### Document text
──────────
Heavy duty. Women are often the face, but rarely the boss behind the news.

Credit:Sabina Zaccaro/IPS


ROME, Jun 6 (IPS) - Observe any summit picture — you won’t find many women. The mystery of female underrepresentation in the echelons of power persists: after so many decades of the feminist movement, why are women at the helm scarce? A look at the media sector may provide some answers.

“The media is a mirror on society so it needs to be a reflection of that society. If our newsrooms are male-dominated spaces, they will reflect a male-dominated world. That, for me, is not living true to our mission of creating non-racial (in the case of South Africa), non-biased, non-sexist societies,” says Ferial Haffajee, the first woman editor of the South African Mail & Guardian.

Media organisations are the gatekeepers of much of what is known in the public sphere, while journalistic stories contribute to perpetuating stereotypes, or changing them. It is quite revealing, then, to find out who is in the kitchen cooking the news.

“The influence of women in journalism is one of the most central problem areas in feminist media research,” acknowledges a recent report entitled “The Gender of Journalism”, authored by researcher Monika Djerf-Pierre.

It is difficult to draw global conclusions about the role of women in media organisations, since studies are largely focused on specific countries, and deal mainly with western women or with how women are portrayed in stories as sources or topics. So let’s have a look at some examples, even if fragmented.
──────────
### Given records
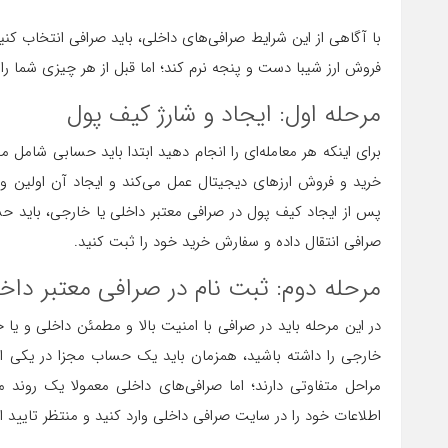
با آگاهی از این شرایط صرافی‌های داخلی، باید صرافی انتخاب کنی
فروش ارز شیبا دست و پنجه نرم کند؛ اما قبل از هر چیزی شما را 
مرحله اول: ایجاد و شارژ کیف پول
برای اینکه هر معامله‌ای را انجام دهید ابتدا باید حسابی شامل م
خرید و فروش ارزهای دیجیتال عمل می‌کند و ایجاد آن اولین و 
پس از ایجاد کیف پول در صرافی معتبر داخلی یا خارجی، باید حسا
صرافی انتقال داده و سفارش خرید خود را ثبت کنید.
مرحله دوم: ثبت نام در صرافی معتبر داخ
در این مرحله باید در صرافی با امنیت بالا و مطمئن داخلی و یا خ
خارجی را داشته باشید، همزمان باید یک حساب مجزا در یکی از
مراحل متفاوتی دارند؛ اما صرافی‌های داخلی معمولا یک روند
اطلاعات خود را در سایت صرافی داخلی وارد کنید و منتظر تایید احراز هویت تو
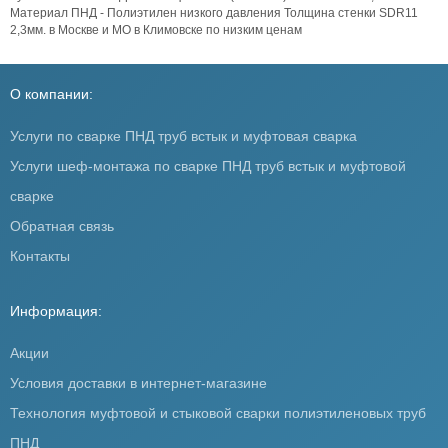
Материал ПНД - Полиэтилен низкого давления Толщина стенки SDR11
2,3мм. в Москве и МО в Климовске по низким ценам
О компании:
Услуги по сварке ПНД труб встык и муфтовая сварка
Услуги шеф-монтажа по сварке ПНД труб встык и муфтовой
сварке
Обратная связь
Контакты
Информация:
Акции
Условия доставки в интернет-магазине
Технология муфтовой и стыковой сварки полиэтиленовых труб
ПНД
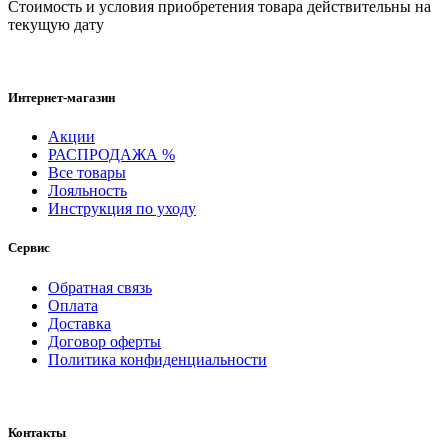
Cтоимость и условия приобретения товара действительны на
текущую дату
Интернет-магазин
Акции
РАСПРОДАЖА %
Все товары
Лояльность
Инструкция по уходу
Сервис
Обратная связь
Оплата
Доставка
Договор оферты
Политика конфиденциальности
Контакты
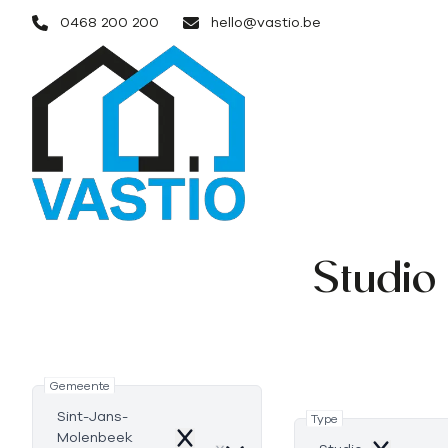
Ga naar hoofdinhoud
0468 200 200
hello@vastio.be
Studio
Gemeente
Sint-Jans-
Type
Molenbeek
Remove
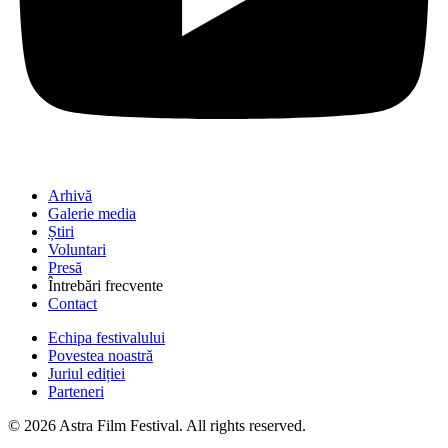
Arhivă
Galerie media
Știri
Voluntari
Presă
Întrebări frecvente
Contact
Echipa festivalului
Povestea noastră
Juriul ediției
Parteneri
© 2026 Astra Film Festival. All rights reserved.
──────────
### Exercise aim
In the article on women in news media, who authored the report titled "The Gender of Journalism"?

### Written answer
Monika Djerf-Pierre